"Drugs! I couldn't believe it! Right there in the main street -- in broad daylight!"
Another voice responded, softer and too indistinct to be heard by an eavesdropper, but it brought an indignant response from the first speaker.
"Of course I'm sure. He walked up to this man, and handed him some money. The next thing he was stuffing something small and white into his shirt pocket. What else could it have been?"
Saturday afternoon shopping is boring, and train travel is boring, and I was about to slip into my usual semi-conscious fog when the youthful conversation in the seat behind jolted me into wakefulness.
"No! We were just about to go into the restaurant, and there was this man standing on the corner. As soon as he saw him, his whole attitude changed. He went real quiet, and all through lunch he had this silly grin on his face."
More indistinct murmuring.
"Well -- we were supposed to go fishing for the afternoon, and he was taking me out tonight as well, but after luinch he muttered some excuse about having something very impoortant to do, put me in a taxi and sent me home. All he said was 'I'll pick you up tonight at six', but when he calls for me tonight, I'll just politely tell him, 'No thank you.'"
"Of course I was angry -- I was furious. He'd been at me for weeks to go out with him, and when I finally agreed to, he treats me like that."
"Well I don't knolw where he went. How should I know where he went? anyway, I don't care where he went and I don't care if I never see him again."
"What do you mean, 'I don't mean that?' You don't know me as well as you think you do Liz. I only went out with him because he was so persistent. He said interesting things . . . like how he wasn't going to give up trying because I really was important to him. He put flowers on my desk and sent me emails.

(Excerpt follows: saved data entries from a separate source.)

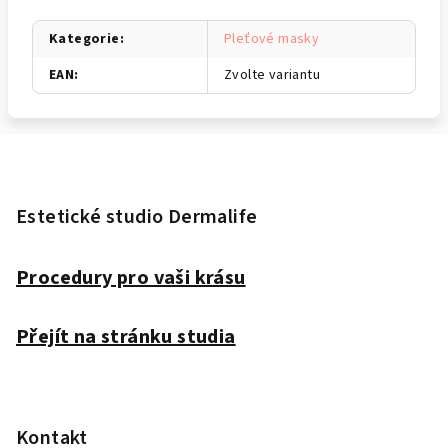
Kategorie
:
Pleťové masky
EAN
:
Zvolte variantu
Z
á
p
Estetické studio Dermalife
a
t
Procedury pro vaši krásu
í
Přejít na stránku studia
Kontakt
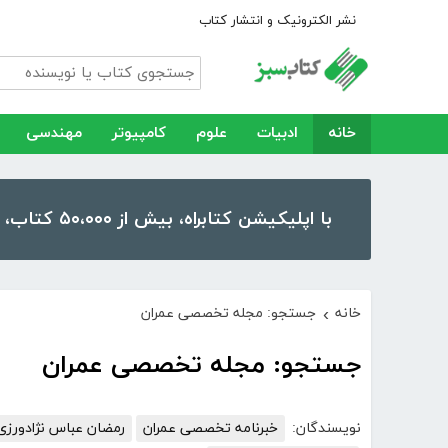
نشر الکترونیک و انتشار کتاب
خانه
ادبیات
علوم
کامپیوتر
مهندسی
با اپلیکیشن کتابراه، بیش از ۵۰،۰۰۰ کتاب، کتاب صوتی و رمان را در موبایل و تبلت خود داشته باشید!
خانه
جستجو: مجله تخصصی عمران
›
جستجو: مجله تخصصی عمران
نویسندگان:
خبرنامه تخصصی عمران
رمضان عباس نژادور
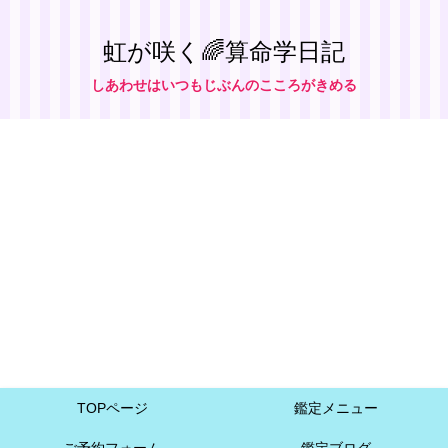
虹が咲く🌈算命学日記
しあわせはいつもじぶんのこころがきめる
TOPページ
鑑定メニュー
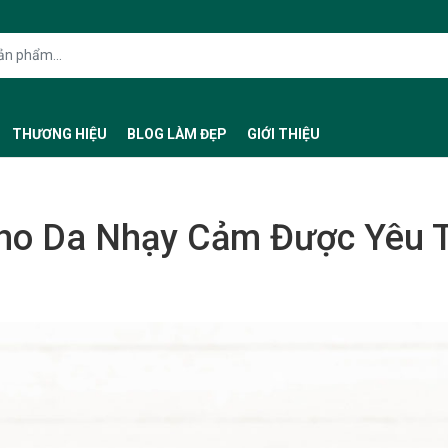
THƯƠNG HIỆU
BLOG LÀM ĐẸP
GIỚI THIỆU
Cho Da Nhạy Cảm Được Yêu 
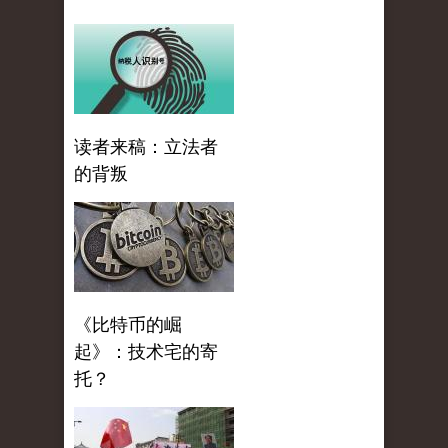
读者来稿：立法者
的背叛
《比特币的崛
起》：技术宅的寄
托？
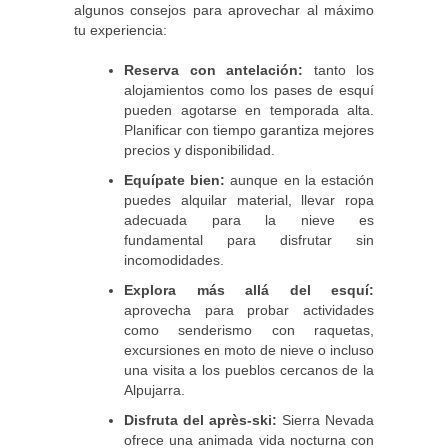
algunos consejos para aprovechar al máximo
tu experiencia:
Reserva con antelación:
tanto los
alojamientos como los pases de esquí
pueden agotarse en temporada alta.
Planificar con tiempo garantiza mejores
precios y disponibilidad.
Equípate bien:
aunque en la estación
puedes alquilar material, llevar ropa
adecuada para la nieve es
fundamental para disfrutar sin
incomodidades.
Explora más allá del esquí:
aprovecha para probar actividades
como senderismo con raquetas,
excursiones en moto de nieve o incluso
una visita a los pueblos cercanos de la
Alpujarra.
Disfruta del après-ski:
Sierra Nevada
ofrece una animada vida nocturna con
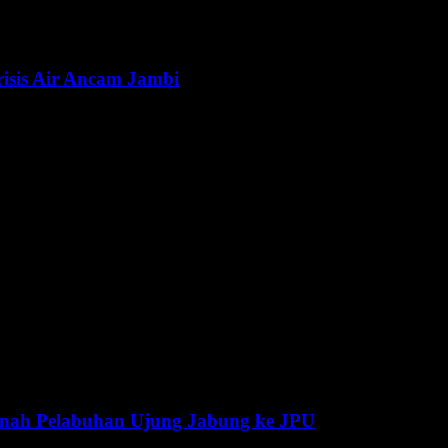
isis Air Ancam Jambi
anah Pelabuhan Ujung Jabung ke JPU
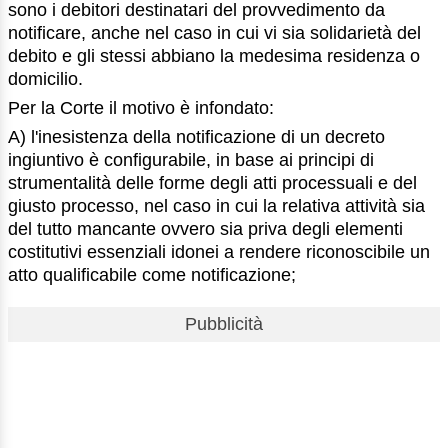
sono i debitori destinatari del provvedimento da
notificare, anche nel caso in cui vi sia solidarietà del
debito e gli stessi abbiano la medesima residenza o
domicilio.
Per la Corte il motivo è infondato:
A) l'inesistenza della notificazione di un decreto
ingiuntivo è configurabile, in base ai principi di
strumentalità delle forme degli atti processuali e del
giusto processo, nel caso in cui la relativa attività sia
del tutto mancante ovvero sia priva degli elementi
costitutivi essenziali idonei a rendere riconoscibile un
atto qualificabile come notificazione;
Pubblicità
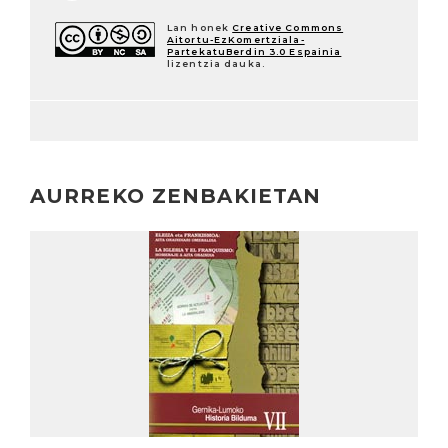
Lan honek
Creative Commons
Aitortu-EzKomertziala-
PartekatuBerdin 3.0 Espainia
lizentzia dauka.
AURREKO ZENBAKIETAN
Irakurri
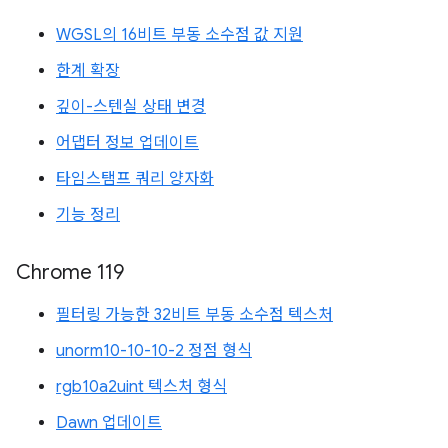
WGSL의 16비트 부동 소수점 값 지원
한계 확장
깊이-스텐실 상태 변경
어댑터 정보 업데이트
타임스탬프 쿼리 양자화
기능 정리
Chrome 119
필터링 가능한 32비트 부동 소수점 텍스처
unorm10-10-10-2 정점 형식
rgb10a2uint 텍스처 형식
Dawn 업데이트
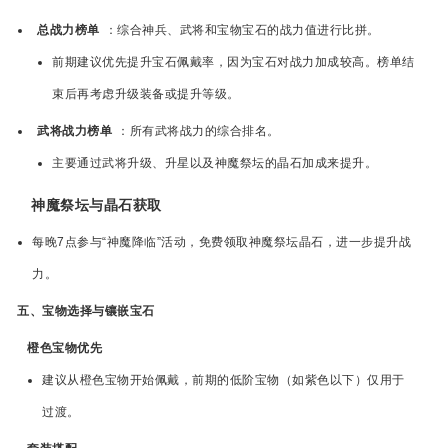
总战力榜单
：综合神兵、武将和宝物宝石的战力值进行比拼。
前期建议优先提升宝石佩戴率，因为宝石对战力加成较高。榜单结
束后再考虑升级装备或提升等级。
武将战力榜单
：所有武将战力的综合排名。
主要通过武将升级、升星以及神魔祭坛的晶石加成来提升。
神魔祭坛与晶石获取
每晚7点参与“神魔降临”活动，免费领取神魔祭坛晶石，进一步提升战
力。
五、宝物选择与镶嵌宝石
橙色宝物优先
建议从橙色宝物开始佩戴，前期的低阶宝物（如紫色以下）仅用于
过渡。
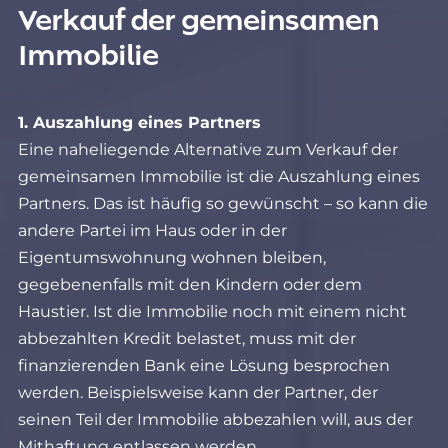
Verkauf der gemeinsamen
Immobilie
1. Auszahlung eines Partners
Eine naheliegende Alternative zum Verkauf der
gemeinsamen Immobilie ist die Auszahlung eines
Partners. Das ist häufig so gewünscht – so kann die
andere Partei im Haus oder in der
Eigentumswohnung wohnen bleiben,
gegebenenfalls mit den Kindern oder dem
Haustier. Ist die Immobilie noch mit einem nicht
abbezahlten Kredit belastet, muss mit der
finanzierenden Bank eine Lösung besprochen
werden. Beispielsweise kann der Partner, der
seinen Teil der Immobilie abbezahlen will, aus der
Mithaftung entlassen werden.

"W-e-l-l . . . yes . . .of course I started to like him. Wouldn't you like someone who treated you like that?"
"Yes, all right. I liked him. Are you satisfied?"
"Of course I'm disappointed. It's not often you meet someone that you can really like before you've even been out together -- but if he's into drugs -- well, that's the end."
The second voice conducted an indistinct monologue of its own.
"Yeah! It must be awful to be an addict. And they say it leads to all kinds of awful things -- like crime and stuff, because it all costs so much."
"Yeah! Maybe I could help him. Maybe I could be a real good influence on him and help him to kick the habit! I dunno, maybe I could read up on it and find out how to help junkies, or something. Maybe if he liked me enough he'd take a de-tox, or whatever they call it."
"Yeah -- I suppose I could have been mistaken. Maybe it wasn't drugs at all. But why would he buzz off so suddenly like that, instead of taking me fishing like we planned? Gee! What if he's an undercover cop?"
"Well, he could be. I know he works at my office but he's only been there a few weeks, and maybe the job's his cover. Maybe he had to leave suddenly in the middle of our date because he had to report to his superiors of something. Imagine being married to a cop! Wouldn't that be something?"
"Well, you'd get to hear all the inside info . . . all the exciting stuff that goes on behind the scenes. There's stuff that the public never hears about you know -- but married to a cop . . ."
"Don't be stupid! Of course I'm not thinking about getting married. I was just saying, that's all."
"Yeah. I guess I do really like him a lot. Maybe I'll go out with him again. But what if he's really a crook?"
At this point there occurred some sounds of movement ande rustling of packages from the seat behind me, and my two youthful co-travellers made their way to the exit doors. I followed them with my eyes as they left the carriage, impatient in my curiosity to catch a glimpse of their faces. They stepped down onto the platform and turned. One was demure with long brown hair and a sweet smile. The other had a collection of rings in one ear, and I caught a glimpse of short purplel hair under her black felt hat. I chuckled inwardly, remembering the fads of my own youth, and I mentally thanked them for enlivening my homeward journey.
Searching for my rail ticket, I remembered the note left on the fridge door that morning. "Bringing Sarah home tonight," was all it said. Another new girlfriend, I thought, being brought home for Mum to give the once over. I'll be so glad when he finally makes a choice and settles down. But plenty of time for that . . . he's so young.
I had been home only half an hour when they arrived. Yes . . . you guessed it . . . in walked the purple hair and earrings! The significance of the overheard conversation began to overwhelm me, and just as I was imagining myself spending the night in cold sweats over my seventeen-year-old son's drug addiction, he drew her to his side and took something small and white from his shirt pocket.
"Here," he said, "this is for you." He handed her a small, flat, white box, and it contained a friendship ring. "I'm sorry we didn't go fishing this afternoon, but the guy I bought this from was so late getting it to me that I didn't have any other time to get it engraved." he was humble as he slipped it on her finger. "I hope you like it."
I sank into the nearest chair, thankful that they were so engrossed in each other that they failed to notice my slight nervous breakdown. Later, as I prepared our meal, it was a relief to reflect upon my Saturday afternoon, and to marvel at the impact of something small and white.